Guardando gli studi nell’insieme, sembra che il pianto attivi aree associate con la cura parentale, l’elaborazione di stimolazioni avversive e allarmanti e con l’empatia, fondamentale per la relazione madre-figlio.

Il contributo degli studi di neuroimmagine

Anche le neuroimmagini supportano quindi l’idea che il pianto sia una componente chiave del primo legame genitore-figlio e un segnale comunicativo essenziale del bambino in grado di attivare una varietà di risposte di cura negli adulti. 

Oltre alle attivazioni cerebrali, il pianto risulta in grado di modificare il battito cardiaco come conferma ad esempio lo studio di Weisenfeld (1981): l’ascolto del pianto del proprio bambino, registrato su un nastro, causa nelle madri una decelerazione cardiaca seguita da una rapida accelerazione: tale risposta è associata alla preparazione all’azione o ad intervenire.
Infine, il pianto è in grado di elicitare anche risposte endocrine: uno studio di Fleming (2005), ad esempio, condotto su persone di sesso maschile ha mostrato che padri, che ascoltavano gli stimoli di pianto, mostravano un incremento percentuale maggiore nel testosterone rispetto ai padri che non ascoltavano tali stimoli. Inoltre, i padri con esperienza, ascoltando i pianti, mostravano un incremento percentuale maggiore nei livelli di prolattina rispetto ai neo-padri o a qualsiasi gruppo di padri che ascoltavano stimoli di controllo. 

La successiva risposta del bambino, che si verifica una volta che egli si trova in braccio alla madre che cammina, è quella di smettere di piangere, per effetti calmanti sul battito cardiaco e sulla frequenza del pianto grazie a successivi studi sui meccanismi fisiologici e neurali che stanno alla base del fenomeno. 

Il tranquillizzarsi del bambino in risposta al trasporto materno è un set coordinato di regolazioni di tipo centrale, motorio e cardiaco con un significato funzionale di questa risposta cooperativa.

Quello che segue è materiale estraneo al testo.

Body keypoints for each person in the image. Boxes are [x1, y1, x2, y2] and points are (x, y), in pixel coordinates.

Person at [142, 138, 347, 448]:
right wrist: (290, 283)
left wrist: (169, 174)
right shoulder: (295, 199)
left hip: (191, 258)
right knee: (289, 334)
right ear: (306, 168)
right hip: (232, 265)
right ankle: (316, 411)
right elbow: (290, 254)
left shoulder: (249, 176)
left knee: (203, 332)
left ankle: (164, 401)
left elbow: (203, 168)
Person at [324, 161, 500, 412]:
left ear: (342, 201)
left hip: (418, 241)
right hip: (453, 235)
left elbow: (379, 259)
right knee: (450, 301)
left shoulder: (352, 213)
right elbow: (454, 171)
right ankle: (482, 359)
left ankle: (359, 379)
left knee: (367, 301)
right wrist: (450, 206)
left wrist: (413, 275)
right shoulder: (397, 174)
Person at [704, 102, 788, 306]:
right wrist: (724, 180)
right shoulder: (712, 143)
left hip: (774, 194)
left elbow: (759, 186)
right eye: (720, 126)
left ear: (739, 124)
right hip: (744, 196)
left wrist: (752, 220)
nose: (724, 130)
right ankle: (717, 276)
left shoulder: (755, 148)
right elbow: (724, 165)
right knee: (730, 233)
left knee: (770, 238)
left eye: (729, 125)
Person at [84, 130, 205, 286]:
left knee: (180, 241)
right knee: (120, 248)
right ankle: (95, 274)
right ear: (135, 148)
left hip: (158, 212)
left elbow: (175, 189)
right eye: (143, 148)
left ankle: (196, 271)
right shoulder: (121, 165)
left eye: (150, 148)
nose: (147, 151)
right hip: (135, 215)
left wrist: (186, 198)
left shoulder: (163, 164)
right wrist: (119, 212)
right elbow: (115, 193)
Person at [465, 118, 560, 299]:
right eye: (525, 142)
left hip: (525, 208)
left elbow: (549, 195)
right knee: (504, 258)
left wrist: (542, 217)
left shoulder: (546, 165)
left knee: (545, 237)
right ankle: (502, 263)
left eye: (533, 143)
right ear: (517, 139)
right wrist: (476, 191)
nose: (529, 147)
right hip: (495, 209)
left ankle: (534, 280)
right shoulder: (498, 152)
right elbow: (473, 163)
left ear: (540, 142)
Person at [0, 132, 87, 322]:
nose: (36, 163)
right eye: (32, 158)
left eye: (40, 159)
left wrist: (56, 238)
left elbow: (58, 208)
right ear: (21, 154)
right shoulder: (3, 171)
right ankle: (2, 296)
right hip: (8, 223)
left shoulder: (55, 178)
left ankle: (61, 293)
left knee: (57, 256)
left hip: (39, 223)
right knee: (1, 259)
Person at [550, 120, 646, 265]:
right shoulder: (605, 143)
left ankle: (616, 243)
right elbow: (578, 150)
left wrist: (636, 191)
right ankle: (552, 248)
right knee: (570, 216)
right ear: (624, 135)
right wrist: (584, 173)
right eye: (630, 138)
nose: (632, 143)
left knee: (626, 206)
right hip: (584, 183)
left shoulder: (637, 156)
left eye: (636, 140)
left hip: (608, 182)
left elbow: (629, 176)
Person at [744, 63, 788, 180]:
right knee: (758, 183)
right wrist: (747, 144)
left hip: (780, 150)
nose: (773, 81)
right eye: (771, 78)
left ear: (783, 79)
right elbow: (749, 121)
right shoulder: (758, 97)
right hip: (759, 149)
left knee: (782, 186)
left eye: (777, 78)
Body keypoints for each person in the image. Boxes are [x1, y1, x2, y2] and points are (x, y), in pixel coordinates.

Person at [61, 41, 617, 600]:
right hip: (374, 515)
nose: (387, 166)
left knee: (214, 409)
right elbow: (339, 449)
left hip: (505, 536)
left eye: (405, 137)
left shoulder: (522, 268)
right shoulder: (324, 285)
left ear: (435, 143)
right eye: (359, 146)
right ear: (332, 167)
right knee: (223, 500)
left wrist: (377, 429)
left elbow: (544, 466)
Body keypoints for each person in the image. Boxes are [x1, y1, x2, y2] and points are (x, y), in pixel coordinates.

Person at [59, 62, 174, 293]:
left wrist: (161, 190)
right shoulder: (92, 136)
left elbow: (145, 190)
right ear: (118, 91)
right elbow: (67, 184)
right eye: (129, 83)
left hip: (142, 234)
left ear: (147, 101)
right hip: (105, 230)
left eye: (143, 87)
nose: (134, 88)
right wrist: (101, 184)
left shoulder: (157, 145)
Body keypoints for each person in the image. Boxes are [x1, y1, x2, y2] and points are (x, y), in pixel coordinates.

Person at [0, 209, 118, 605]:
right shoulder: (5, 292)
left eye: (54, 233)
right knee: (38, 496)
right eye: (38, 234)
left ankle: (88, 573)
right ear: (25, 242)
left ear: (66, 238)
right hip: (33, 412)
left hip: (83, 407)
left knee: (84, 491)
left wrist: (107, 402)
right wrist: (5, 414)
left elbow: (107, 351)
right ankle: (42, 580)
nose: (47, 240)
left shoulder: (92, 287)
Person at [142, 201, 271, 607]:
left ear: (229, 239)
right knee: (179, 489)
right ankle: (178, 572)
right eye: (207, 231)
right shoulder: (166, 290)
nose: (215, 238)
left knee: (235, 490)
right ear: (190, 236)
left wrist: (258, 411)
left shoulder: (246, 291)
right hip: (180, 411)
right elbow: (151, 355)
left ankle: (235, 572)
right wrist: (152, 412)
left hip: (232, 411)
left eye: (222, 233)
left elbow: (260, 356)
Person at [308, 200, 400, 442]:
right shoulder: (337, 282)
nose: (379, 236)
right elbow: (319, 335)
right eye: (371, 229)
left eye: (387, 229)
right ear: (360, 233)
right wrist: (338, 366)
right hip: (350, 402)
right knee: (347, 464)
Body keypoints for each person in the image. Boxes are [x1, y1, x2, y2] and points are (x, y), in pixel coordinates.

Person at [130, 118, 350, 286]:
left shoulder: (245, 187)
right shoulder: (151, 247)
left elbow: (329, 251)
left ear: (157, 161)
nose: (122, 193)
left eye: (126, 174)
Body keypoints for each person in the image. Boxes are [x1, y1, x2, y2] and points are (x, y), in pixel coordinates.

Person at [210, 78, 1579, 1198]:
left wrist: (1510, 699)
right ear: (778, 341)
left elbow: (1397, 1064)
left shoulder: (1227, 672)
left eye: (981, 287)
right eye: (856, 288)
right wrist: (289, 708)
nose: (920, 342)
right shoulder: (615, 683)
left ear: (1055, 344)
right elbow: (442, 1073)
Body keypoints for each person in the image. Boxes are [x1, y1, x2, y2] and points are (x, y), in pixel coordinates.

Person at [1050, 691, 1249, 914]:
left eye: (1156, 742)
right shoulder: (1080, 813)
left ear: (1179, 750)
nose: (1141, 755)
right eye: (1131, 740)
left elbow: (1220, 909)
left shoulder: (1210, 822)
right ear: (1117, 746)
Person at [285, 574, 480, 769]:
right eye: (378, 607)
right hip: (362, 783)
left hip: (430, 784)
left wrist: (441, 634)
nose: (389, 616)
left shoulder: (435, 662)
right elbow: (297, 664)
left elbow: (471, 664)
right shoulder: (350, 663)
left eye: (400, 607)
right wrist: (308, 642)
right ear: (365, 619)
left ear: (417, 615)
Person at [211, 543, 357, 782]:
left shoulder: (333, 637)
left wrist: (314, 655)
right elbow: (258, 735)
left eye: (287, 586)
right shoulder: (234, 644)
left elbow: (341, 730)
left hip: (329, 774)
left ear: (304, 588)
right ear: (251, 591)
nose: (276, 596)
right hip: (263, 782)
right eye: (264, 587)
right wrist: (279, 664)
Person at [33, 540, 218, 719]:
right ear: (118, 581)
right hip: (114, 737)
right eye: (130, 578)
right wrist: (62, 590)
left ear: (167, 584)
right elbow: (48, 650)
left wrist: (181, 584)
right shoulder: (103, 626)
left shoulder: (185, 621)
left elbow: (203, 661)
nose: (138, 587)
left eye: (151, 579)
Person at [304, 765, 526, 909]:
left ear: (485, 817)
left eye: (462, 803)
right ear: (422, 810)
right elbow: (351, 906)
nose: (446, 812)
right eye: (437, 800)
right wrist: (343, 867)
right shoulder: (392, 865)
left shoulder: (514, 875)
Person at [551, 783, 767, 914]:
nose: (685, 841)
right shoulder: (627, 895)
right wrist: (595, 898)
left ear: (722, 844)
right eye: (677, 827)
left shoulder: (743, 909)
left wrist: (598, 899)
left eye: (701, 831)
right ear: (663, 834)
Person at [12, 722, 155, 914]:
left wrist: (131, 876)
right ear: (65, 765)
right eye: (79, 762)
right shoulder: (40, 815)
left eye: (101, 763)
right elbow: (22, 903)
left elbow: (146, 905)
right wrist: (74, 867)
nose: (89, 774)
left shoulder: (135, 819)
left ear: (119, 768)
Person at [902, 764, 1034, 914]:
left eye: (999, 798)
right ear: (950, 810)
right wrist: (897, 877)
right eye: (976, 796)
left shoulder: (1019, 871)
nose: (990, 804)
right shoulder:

L’azione di cura perciò non rimane fine a se stessa, ma diviene per il bambino un momento importante durante il quale non solo riuscirà ad ottenere ciò di cui ha fisicamente bisogno, ma aggiunge a queste “conquiste” la sensazione che ne deriva, ossia di benessere legate al sentimento che viene trasmesso attraverso l’accudimento. 

Parallelamente cura fisica, intenzionale, e morale, cioè cure empatiche, favoriscono lo sviluppo del Sé del bambino, sia in chiave somatica sia psichica, incorporando l’esperienza e i messaggi emozionali annessi a questa.
Questa vera e propria comunicazione, in cui l’affettività ha la priorità, modifica totalmente l’esperienza emotiva e il comportamento da entrambe le parti interessate, assumendo come ruolo quello di funzione regolatoria eterodiretta negli scambi interpersonali, e spostano l’attenzione così su ciò che è dietro i comportamenti e quindi sulla qualità dello stato d’animo condiviso.